Required task
Convert all of the data below into a numbered list, one line per item, with blank lines and the pictures left out.

Data
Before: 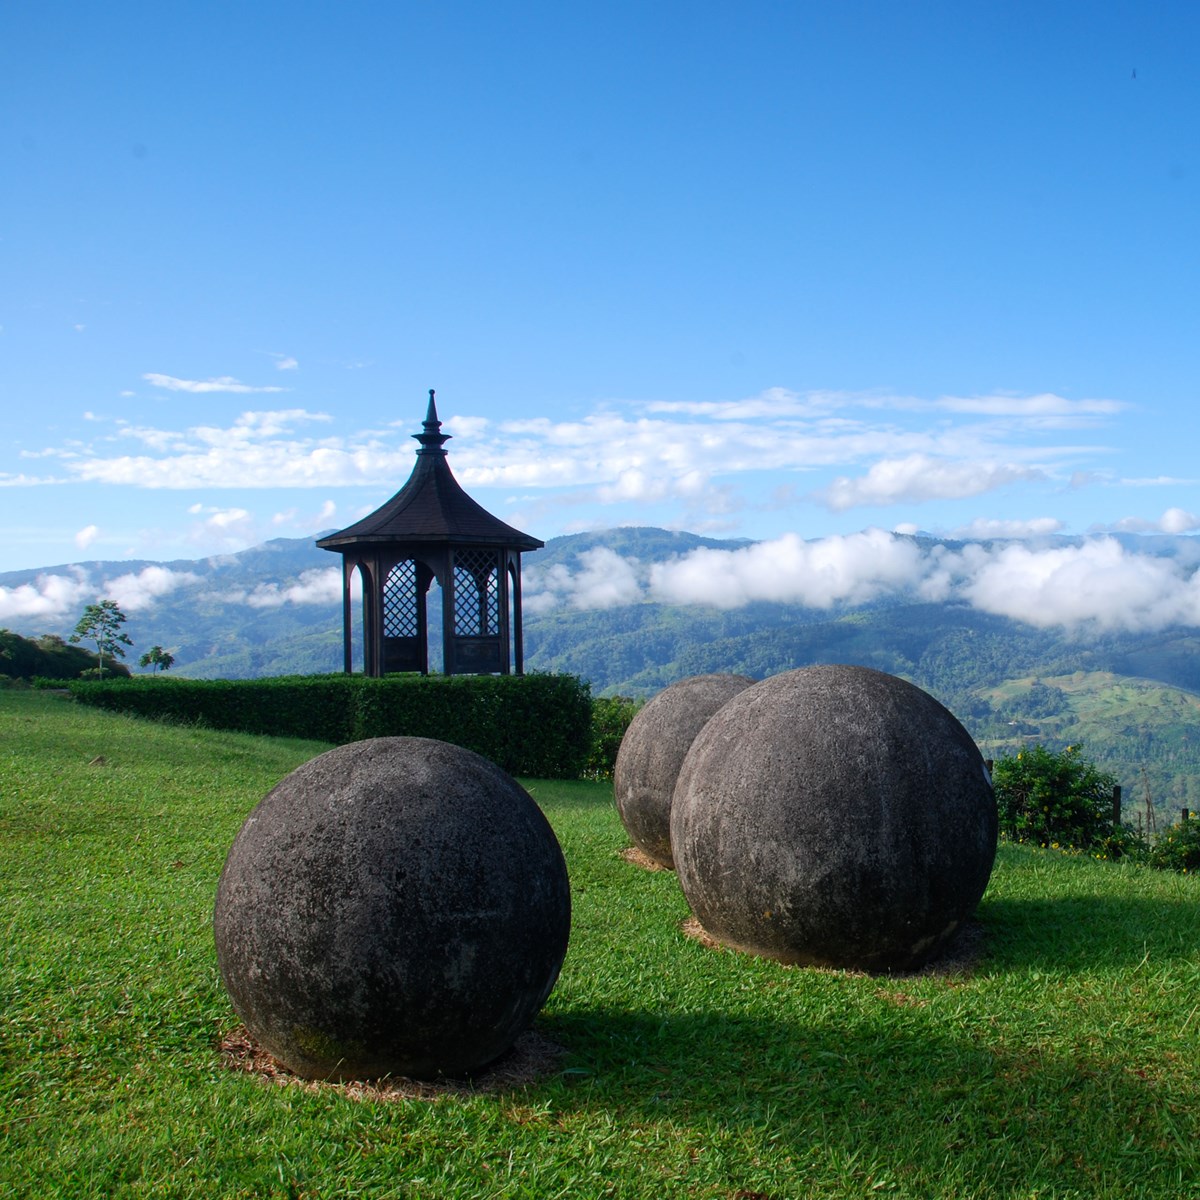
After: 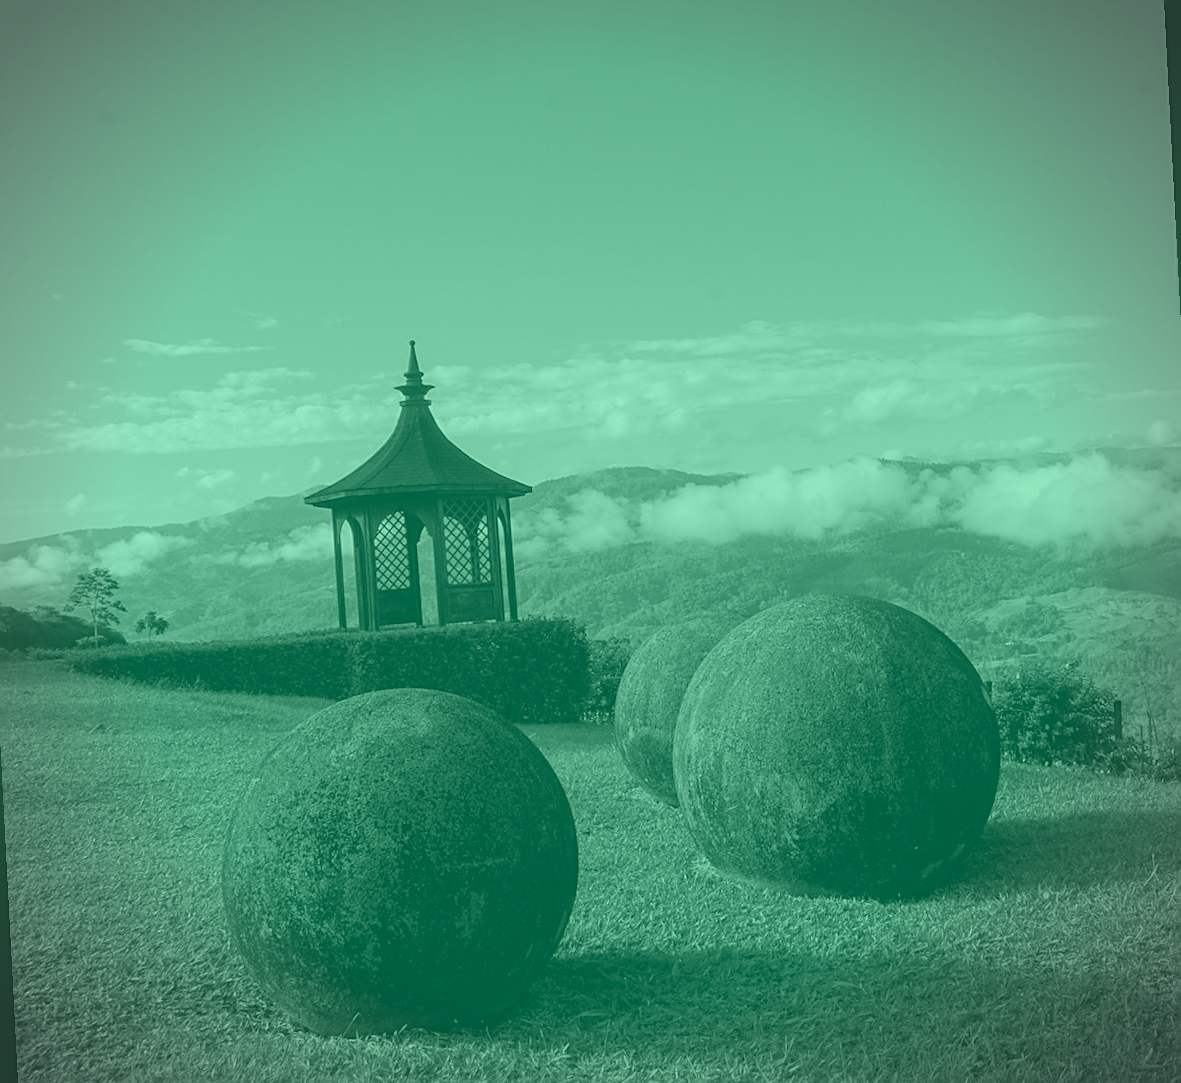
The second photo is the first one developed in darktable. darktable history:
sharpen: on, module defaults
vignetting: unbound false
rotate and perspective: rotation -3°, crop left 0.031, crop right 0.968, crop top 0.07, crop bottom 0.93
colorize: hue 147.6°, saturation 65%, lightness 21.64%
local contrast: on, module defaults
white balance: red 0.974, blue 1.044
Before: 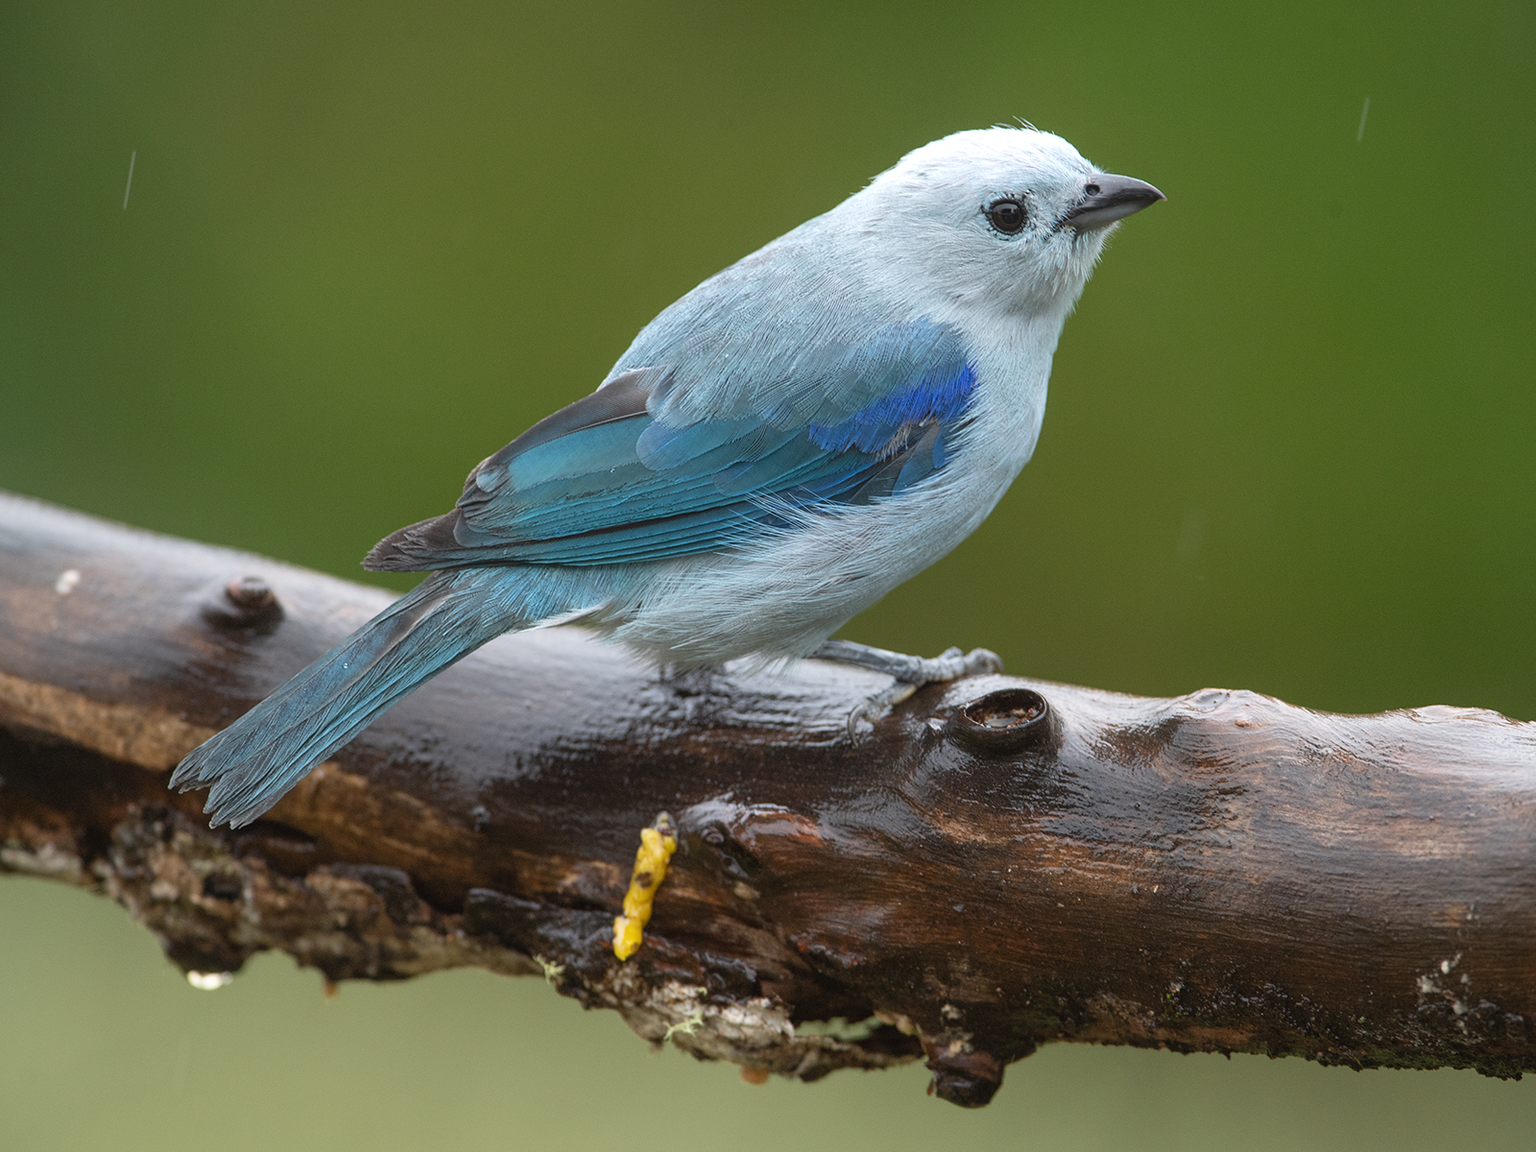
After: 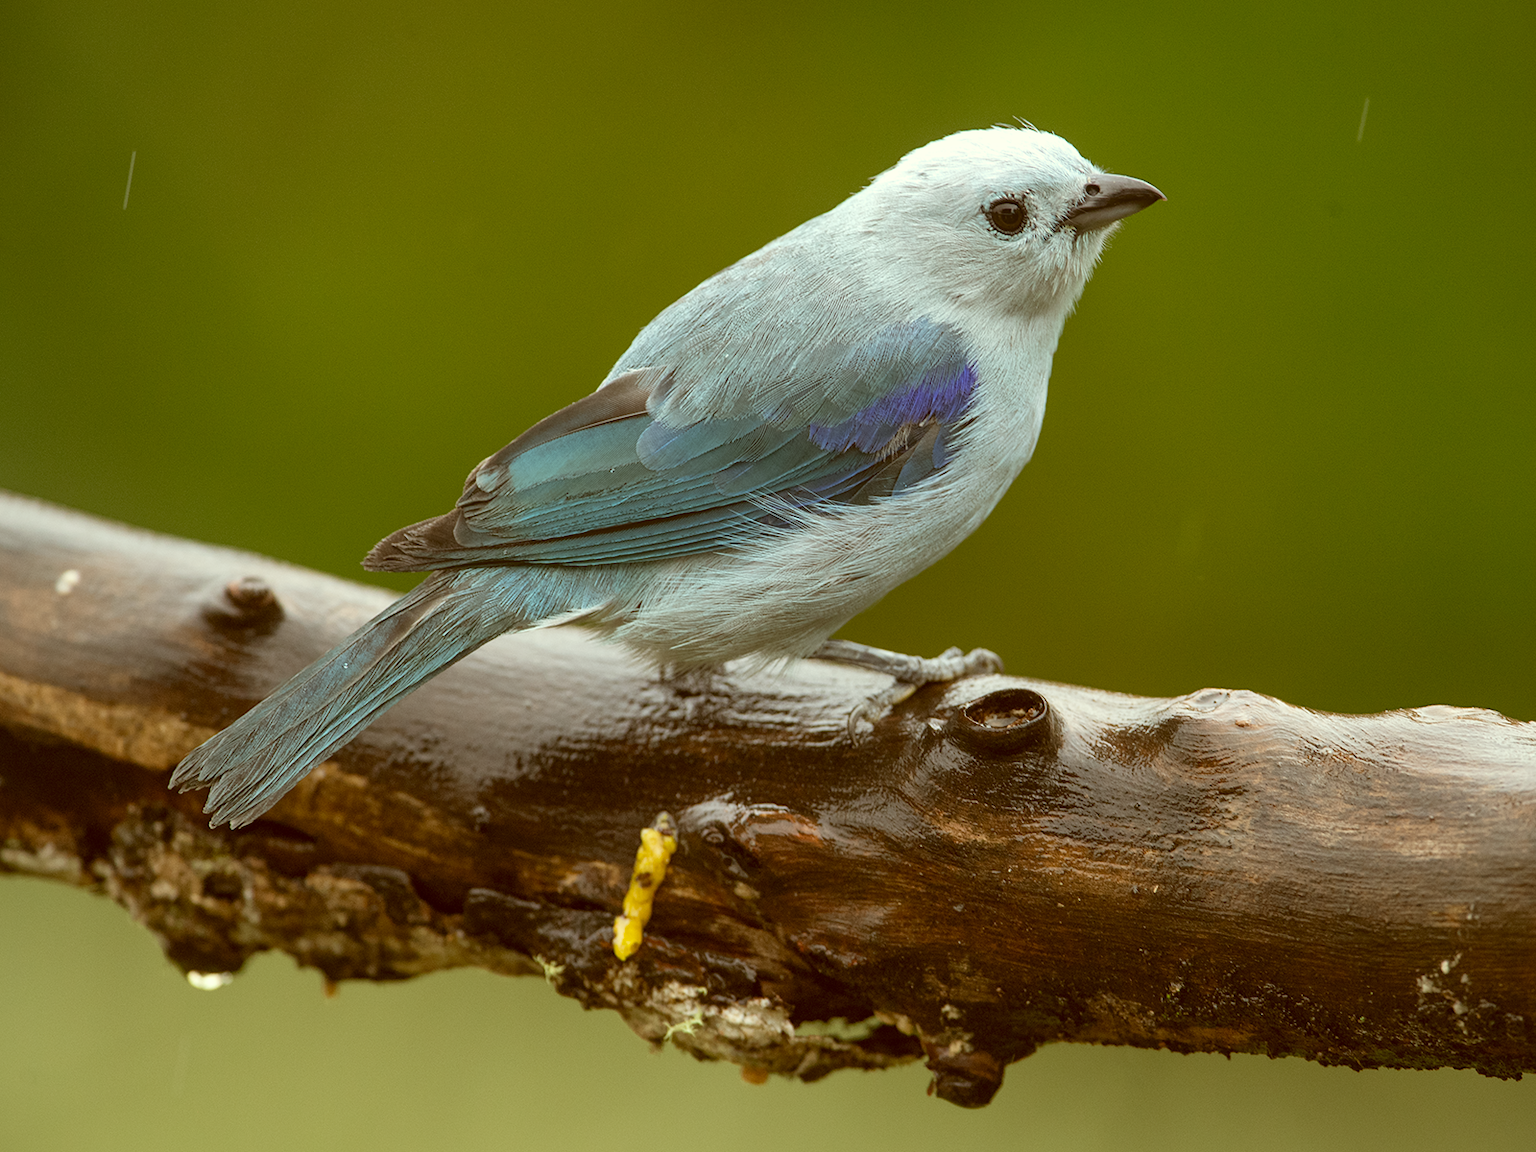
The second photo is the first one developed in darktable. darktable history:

Solution
1. Before: 
2. After: 
3. The second photo is the first one developed in darktable. darktable history:
4. sharpen: on, module defaults
5. vignetting: unbound false
6. rotate and perspective: rotation -3°, crop left 0.031, crop right 0.968, crop top 0.07, crop bottom 0.93
7. colorize: hue 147.6°, saturation 65%, lightness 21.64%
8. local contrast: on, module defaults
9. white balance: red 0.974, blue 1.044
10. Before: 
11. After: 
12. The second photo is the first one developed in darktable. darktable history:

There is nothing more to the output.